Em 2006, o Instituto de Defesa Agropecuária de Mato Grosso contou mais de 1 milhão de cabeças de gado em 4.600 propriedades rurais dos dois municípios. Mas a pecuária não é a única atividade a avançar sobre a mata. A exploração madeireira, mesmo em decadência, continua a abrir novas frentes de exploração.
No sentido Alta Floresta-Paranaíta, um caminhão transportava na tarde de anteontem três toras de grande porte.
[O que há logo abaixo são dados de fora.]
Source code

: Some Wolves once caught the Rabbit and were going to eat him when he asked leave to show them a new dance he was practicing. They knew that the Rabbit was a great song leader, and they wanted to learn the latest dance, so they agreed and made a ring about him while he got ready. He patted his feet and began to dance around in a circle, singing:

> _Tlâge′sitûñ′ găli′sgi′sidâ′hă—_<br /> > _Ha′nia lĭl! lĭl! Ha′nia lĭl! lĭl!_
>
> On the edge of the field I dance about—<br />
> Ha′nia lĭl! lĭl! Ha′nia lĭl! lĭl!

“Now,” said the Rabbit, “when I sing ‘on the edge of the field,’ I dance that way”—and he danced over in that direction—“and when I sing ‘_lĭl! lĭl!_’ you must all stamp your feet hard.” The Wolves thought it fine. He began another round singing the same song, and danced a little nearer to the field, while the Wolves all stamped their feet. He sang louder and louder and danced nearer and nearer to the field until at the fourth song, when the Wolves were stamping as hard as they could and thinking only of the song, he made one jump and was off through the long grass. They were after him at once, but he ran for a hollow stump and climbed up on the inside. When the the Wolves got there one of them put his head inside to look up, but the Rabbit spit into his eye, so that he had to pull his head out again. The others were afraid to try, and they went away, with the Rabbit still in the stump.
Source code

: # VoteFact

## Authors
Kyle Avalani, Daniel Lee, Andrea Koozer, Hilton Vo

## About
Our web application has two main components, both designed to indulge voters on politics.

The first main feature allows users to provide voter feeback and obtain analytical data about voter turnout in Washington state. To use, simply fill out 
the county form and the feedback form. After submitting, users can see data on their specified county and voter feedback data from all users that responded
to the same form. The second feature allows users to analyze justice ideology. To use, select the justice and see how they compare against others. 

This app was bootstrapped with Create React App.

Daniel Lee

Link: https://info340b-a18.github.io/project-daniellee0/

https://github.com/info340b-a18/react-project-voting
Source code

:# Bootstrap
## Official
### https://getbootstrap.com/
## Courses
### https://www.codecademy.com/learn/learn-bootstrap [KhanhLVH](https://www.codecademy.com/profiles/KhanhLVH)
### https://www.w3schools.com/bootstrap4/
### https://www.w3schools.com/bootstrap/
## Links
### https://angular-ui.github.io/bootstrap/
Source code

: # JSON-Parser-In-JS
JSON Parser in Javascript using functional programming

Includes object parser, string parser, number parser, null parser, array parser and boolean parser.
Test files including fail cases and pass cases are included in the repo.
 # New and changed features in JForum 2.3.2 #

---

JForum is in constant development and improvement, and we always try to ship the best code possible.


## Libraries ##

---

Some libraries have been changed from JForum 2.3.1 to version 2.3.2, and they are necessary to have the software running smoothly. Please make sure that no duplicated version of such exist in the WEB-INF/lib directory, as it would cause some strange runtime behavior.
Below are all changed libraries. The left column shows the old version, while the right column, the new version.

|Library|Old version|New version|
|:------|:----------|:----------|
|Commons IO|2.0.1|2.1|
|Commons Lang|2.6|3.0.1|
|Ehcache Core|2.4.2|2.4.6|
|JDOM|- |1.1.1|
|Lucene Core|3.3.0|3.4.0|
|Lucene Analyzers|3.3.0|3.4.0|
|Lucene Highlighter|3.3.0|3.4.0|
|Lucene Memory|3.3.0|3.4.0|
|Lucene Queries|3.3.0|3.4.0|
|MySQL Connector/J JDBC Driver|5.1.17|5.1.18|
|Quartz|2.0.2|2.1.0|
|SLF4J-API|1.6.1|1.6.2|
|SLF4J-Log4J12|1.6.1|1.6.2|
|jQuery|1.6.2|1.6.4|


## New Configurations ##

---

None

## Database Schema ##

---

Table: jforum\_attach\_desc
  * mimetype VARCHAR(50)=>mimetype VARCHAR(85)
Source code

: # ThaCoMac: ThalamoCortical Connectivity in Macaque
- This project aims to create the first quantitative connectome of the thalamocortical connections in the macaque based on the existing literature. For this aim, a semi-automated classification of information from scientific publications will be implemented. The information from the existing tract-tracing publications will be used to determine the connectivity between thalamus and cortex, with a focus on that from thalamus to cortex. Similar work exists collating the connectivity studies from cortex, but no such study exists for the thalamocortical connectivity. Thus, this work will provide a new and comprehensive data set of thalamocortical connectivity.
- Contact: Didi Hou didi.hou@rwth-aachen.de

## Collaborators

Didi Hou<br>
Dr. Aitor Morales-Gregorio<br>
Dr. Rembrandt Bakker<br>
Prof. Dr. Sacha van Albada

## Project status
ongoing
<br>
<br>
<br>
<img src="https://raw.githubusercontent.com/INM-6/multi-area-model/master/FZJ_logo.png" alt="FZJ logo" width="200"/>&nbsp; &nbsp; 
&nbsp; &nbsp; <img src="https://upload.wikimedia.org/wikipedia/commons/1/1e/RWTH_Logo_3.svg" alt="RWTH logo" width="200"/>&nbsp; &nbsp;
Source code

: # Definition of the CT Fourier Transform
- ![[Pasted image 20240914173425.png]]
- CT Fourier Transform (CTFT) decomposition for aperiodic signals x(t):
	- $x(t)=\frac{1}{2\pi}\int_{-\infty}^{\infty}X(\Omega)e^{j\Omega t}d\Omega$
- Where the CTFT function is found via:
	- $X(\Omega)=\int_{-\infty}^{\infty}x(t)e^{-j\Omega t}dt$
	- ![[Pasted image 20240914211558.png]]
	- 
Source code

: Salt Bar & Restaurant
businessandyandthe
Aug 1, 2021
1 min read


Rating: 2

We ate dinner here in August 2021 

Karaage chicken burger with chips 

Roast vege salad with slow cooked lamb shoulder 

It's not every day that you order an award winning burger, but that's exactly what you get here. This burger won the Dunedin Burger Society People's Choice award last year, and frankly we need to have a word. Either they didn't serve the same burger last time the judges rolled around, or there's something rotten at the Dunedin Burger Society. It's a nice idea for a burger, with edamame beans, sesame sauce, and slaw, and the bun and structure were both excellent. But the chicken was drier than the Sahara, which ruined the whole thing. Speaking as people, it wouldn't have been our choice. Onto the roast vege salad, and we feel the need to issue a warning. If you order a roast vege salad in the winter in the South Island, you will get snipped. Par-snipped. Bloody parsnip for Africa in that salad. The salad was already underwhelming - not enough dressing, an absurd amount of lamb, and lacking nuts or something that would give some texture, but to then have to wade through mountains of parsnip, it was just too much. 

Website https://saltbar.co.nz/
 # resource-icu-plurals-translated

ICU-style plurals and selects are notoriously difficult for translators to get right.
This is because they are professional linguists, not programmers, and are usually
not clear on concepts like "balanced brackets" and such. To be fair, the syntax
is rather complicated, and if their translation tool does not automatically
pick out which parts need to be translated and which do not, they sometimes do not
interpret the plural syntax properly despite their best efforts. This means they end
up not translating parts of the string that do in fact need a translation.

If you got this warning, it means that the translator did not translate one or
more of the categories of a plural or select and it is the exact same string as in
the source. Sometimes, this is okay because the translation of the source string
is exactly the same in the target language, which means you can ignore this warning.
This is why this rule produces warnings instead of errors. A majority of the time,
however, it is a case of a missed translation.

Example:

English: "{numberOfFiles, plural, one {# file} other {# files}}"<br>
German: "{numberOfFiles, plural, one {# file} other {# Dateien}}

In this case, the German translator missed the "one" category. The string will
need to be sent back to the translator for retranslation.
O peso era tamanho que o veículo seguia adiante com dificuldade.
Era apenas o primeiro sinal do que seria encontrado no chamado “setor madeireiro” de Paranaíta: centenas de toras de todos os tamanhos, blocos de madeira serrada e montes de pó de serra a se elevar a até dez metros de altura. Caminhões eram carregados com a madeira beneficiada, enquanto outros esperavam a vez.
Em junho do ano passado, uma operação do Ibama lacrou três das maiores madeireiras da cidade. As autorizações de desmate não correspondiam à quantidade de madeira estocada nos pátios.